The government of Azerbaijan has curtailed the ability of its citizens to express dissent, expose corruption or demand respect for human rights.

Index on Censorship has campaigned for press freedom and human rights in the country by highlighting abuses and individual cases like 2012 Index award winner Idrak Abbasov and the 2014 award winning Azadliq, an independent newspaper which has been nearly bankrupted. The government presents Azerbaijan as a forward-looking democracy while locking up fearless journalists and rights campaigners on trumped up charges, forcing some into hiding and others into exile. One of the Committee to Protect Journalists’ 10 most censored countries, Azerbaijan ranks at 162 on Reporters Without Borders’ 2015 World Press Freedom Index.

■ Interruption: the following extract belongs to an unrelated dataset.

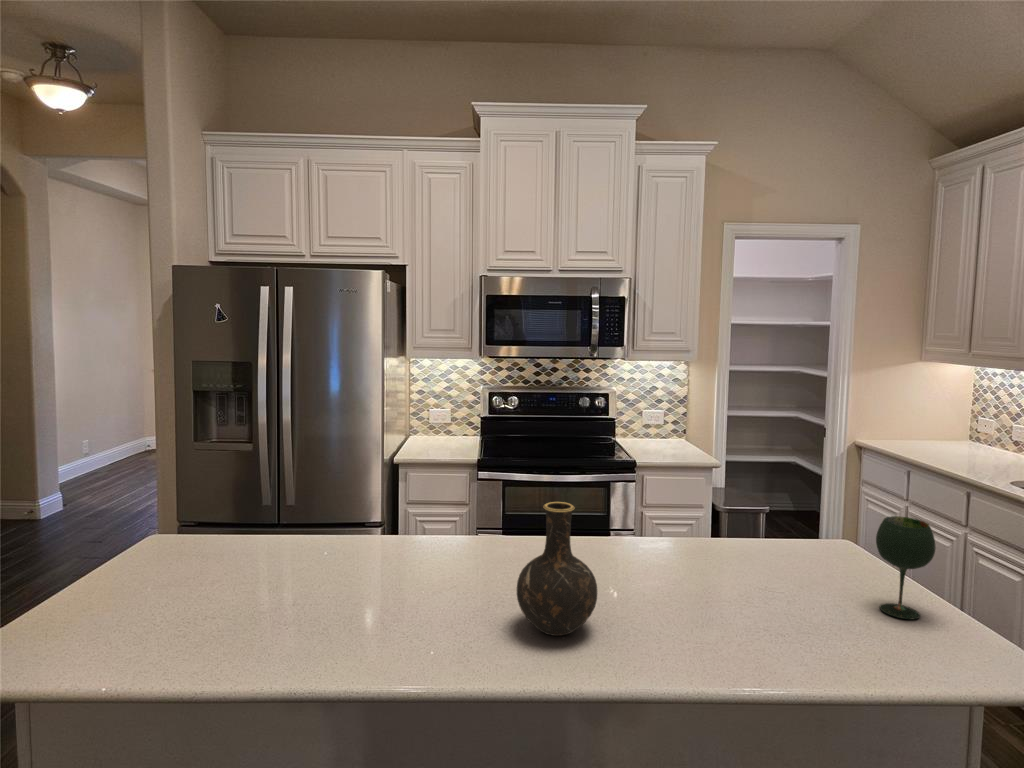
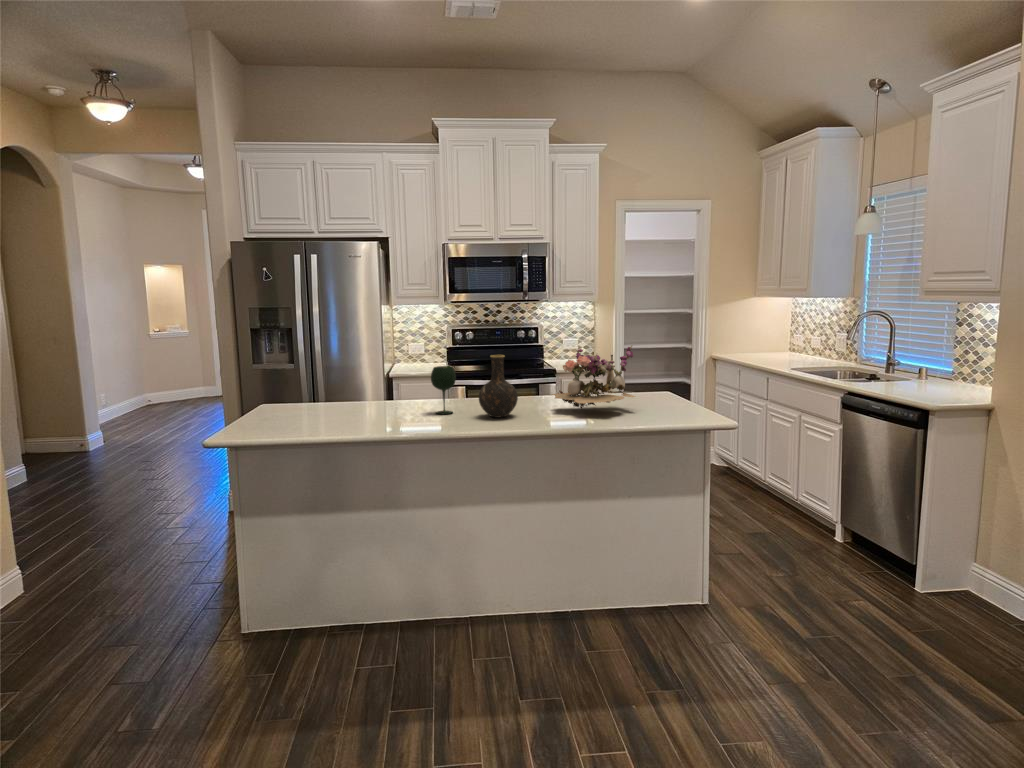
flower arrangement: none [662,490,849,632] -> present [552,345,635,410]
wine glass: present [876,516,936,619] -> present [431,366,456,414]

Azerbaijan’s long assault on media freedom

Khadija Ismayilova

As a former Soviet republic, Azerbaijan has never had a strong record on press freedom. Since independence, the country’s journalists have been mistreated, while independent and opposition newspapers faced constant libel charges and other harassment from local law enforcement or criminal elements.

Journalists and outlets that support government policies are left alone to fill their pages with praise, while those who take a more critical approach are punished. Official court documents detail how journalists have been sent to prison on trumped-up charges of hooliganism, extortion, trafficking, and instigating mass protests and violence.